What do you mean by the eventual crash? Do you mean the economy collapses? Or the civilization collapses? The difference being Detroit vs Ancient Rome. What size limit should we be talking about here? We might be able to assume this out, but it might end up being quite significant since, as I said, increase the measurement enough for local and it will go global. We also need to know what to hold constant. Should we hold technology, size of local, labor force, employment, etc constant so that we can assume them away?
Next, we need to define the relationship between the businesses and the consumers. Using predator prey language here: (A) we could model it in such a way that consumers are viewed as a "food source" for businesses thus larger businesses need more food. Or (B) we can model it where the businesses are a "food source" for consumers. While the first may be more appealing to you for visceral reasons, the latter also gives the ability to demo the dangerous effects of a monopoly. Furthermore, with this model instead of looking at direct interaction, we can state that change in income is what we are looking at rather than change in population.
I'll start off with something in (B) and go from there... something real simple until we get some more definitions. I'm not running this in maple yet so I don't have any results, but it might be something for you to work with.
I = income
p = price
L = local business
C = major Cooperation
I'=I(-p - L'+C')
p' = f(L,C) if L>0
or g(C) (marginal cost = marginal revenue for monopoly C) if L = 0
L' = L(a-bC)
so between L and C we have a normal loetka-volterra model with L acting as predator. However, we have consumer Income relying on both of these things acting as an overall predator. I didn't define a function for p' if L>0, but it could be something like a normal perfectly competitive market equation taking into account L and C or even a Cournot duopoly equation. The second half is just a monopoly price equation. I think it's likely that this could result in a crash since it can allow C to grow to infinity and this could cause the price to increase something awful which would cause income to drop.

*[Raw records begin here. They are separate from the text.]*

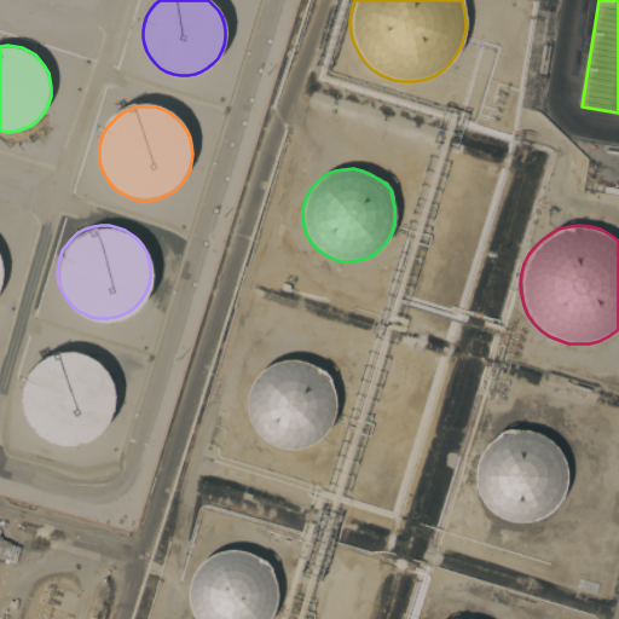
[(68,441),(59,440),(52,438),(45,435),(38,431),(32,424),(27,417),(23,410),(21,403),(21,394),(21,386),(23,377),(27,370),(32,363),(36,358),(44,353),(51,350),(59,347),(67,346),(75,347),(84,348),(91,352),(98,357),(103,363),(108,369),(111,377),(114,385),(115,393),(114,401),(113,409),(109,417),(104,423),(98,429),(92,434),(84,438),(76,440),(68,441)]
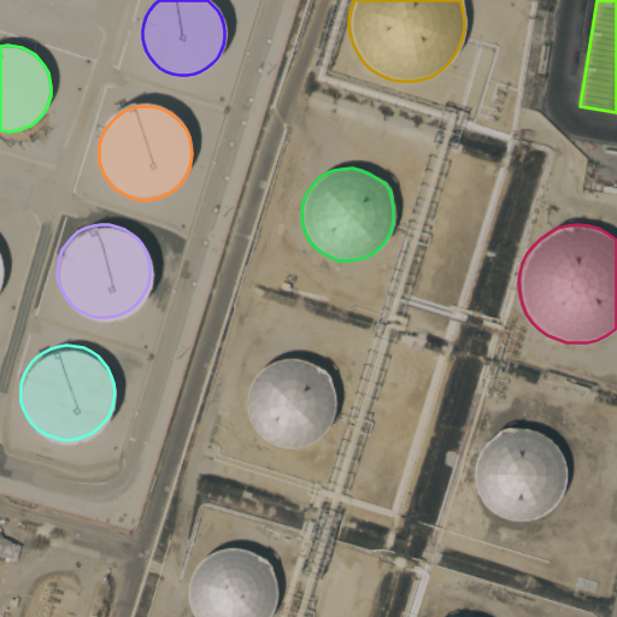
[(293,448),(287,448),(275,446),(269,444),(263,440),(258,435),(251,425),(246,410),(245,403),(247,389),(250,383),(259,371),(265,365),(271,363),(283,359),(289,358),(301,360),(322,369),(329,377),(333,393),(334,398),(334,409),(330,421),(327,427),(321,435),(313,441),(307,445),(293,448)]
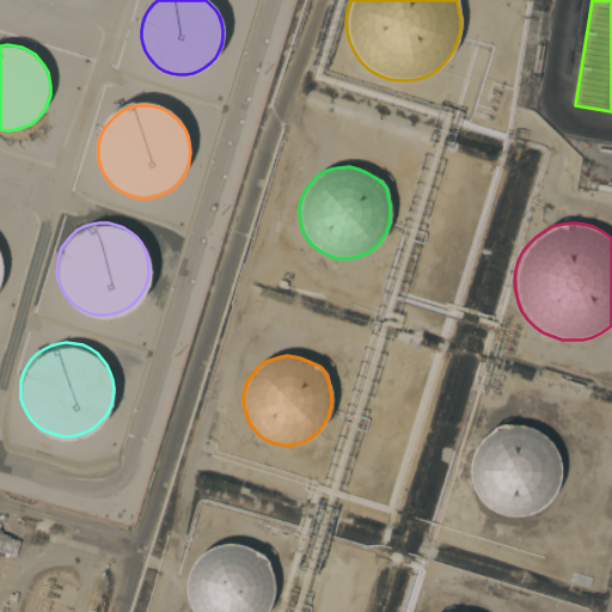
[(514,516),(509,516),(499,514),(488,507),(482,502),(477,497),(473,490),(469,479),(469,471),(470,461),(472,454),(475,447),(484,436),(494,427),(502,424),(521,426),(528,427),(537,432),(545,438),(555,448),(558,460),(560,467),(560,475),(558,484),(555,491),(546,503),(540,508),(528,514),(522,516),(514,516)]
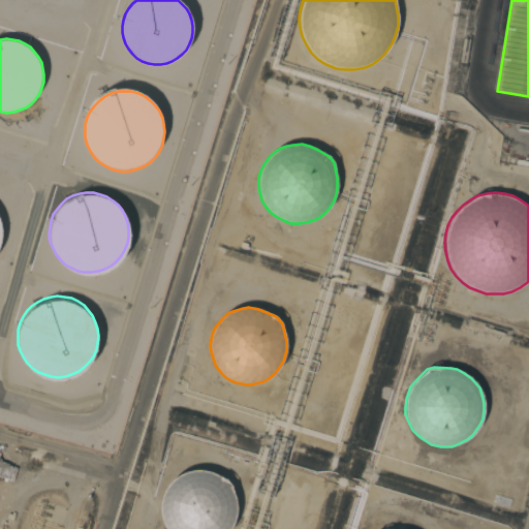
[(0,462),(17,467),(12,480),(7,479),(6,481),(3,480),(4,478),(0,476),(0,462)]
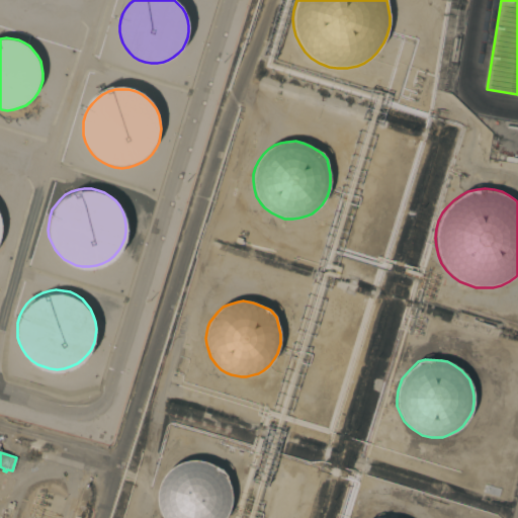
[(163,517),(159,512),(157,504),(157,495),(159,486),(162,480),(168,470),(173,466),(182,462),(188,460),(192,460),(197,460),(206,462),(222,469),(228,477),(232,493),(232,500),(231,508),(227,517),(226,517),(163,517)]
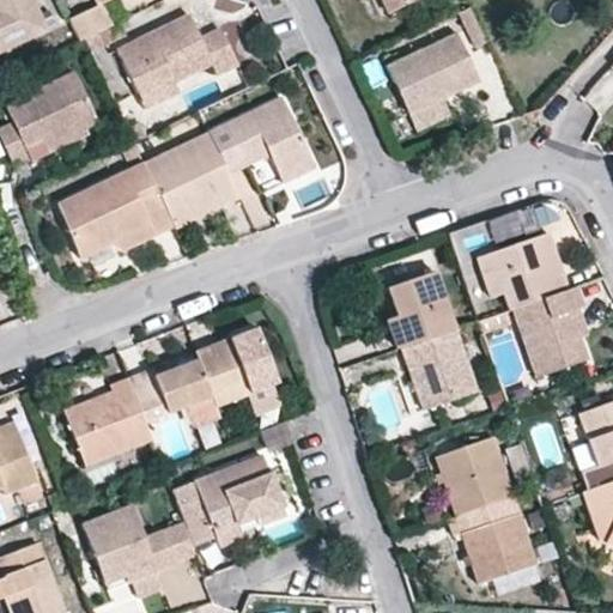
[(0,0),(0,52),(47,30),(32,0),(0,0)]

However, there are some terrible things going on here. First, you are assuming a closed system. This removes gains from trade. Next, we are assuming perfect locality. Essentially, just as loetka-volterra assumes that if there are predators and prey, they are eating each other, we assume if the Corps exist, they are being used all the way to the demise of the economy. There is not really any punishment built in for overexpansion by C. There is obviously some type of barrier to entry, because if C really started charging a monopoly price when L left, then new L should pop up to offer cheaper services. What I'm saying is... we can find some set of equations to do anything... but trying to claim the equations prove anything by giving the variables names is not scientific. Also, as an economist, it hurts me when I see such outrage at places like wal-mart. I would highly suggest reading even fairly liberal economists such as Paul Krugman or Dean Baker. Even they will spout the great effects created by international trade and the terrible harm caused by economic isolationism.
As a small example of what I'm talking about here. Think about Detroit, MI. It was an economy built on employment at the major car companies. Then they closed shop and relocated to other places such as Mexico. This destroyed Detroit's economy. However, it wasn't the existence of the corps that destroyed it. It was the fact that they left. Detroit's economy would've been so much smaller if the businesses had never been there.